◆ What to work on:
Looking at the data that follows, count the lines containing the word "from" and write down only that count.

◆ Records for this task:
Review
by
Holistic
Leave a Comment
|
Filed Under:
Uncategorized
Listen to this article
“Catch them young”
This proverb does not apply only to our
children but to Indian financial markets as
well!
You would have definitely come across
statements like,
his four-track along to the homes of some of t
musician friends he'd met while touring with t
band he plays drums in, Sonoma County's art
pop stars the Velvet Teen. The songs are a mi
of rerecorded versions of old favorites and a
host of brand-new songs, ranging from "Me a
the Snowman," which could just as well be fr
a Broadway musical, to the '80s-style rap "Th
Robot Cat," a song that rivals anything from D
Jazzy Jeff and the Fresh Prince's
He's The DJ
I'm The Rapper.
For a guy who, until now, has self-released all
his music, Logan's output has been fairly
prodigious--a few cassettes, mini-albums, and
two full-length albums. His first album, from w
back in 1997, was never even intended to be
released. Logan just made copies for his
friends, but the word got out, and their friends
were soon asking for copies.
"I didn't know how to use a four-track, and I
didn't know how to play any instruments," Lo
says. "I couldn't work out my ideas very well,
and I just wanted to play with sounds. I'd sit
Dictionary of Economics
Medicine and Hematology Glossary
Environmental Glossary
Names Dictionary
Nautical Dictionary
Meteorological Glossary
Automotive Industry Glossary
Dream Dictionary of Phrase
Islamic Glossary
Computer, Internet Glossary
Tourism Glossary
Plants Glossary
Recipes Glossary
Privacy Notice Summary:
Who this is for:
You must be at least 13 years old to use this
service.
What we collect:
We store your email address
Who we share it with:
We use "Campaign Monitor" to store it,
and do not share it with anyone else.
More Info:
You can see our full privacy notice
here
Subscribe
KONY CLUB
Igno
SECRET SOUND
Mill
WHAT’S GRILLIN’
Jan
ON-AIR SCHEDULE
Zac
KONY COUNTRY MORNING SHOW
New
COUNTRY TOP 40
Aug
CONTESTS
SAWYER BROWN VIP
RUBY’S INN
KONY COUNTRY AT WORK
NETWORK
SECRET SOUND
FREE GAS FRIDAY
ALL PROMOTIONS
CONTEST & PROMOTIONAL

◆ Output of the exercise:
3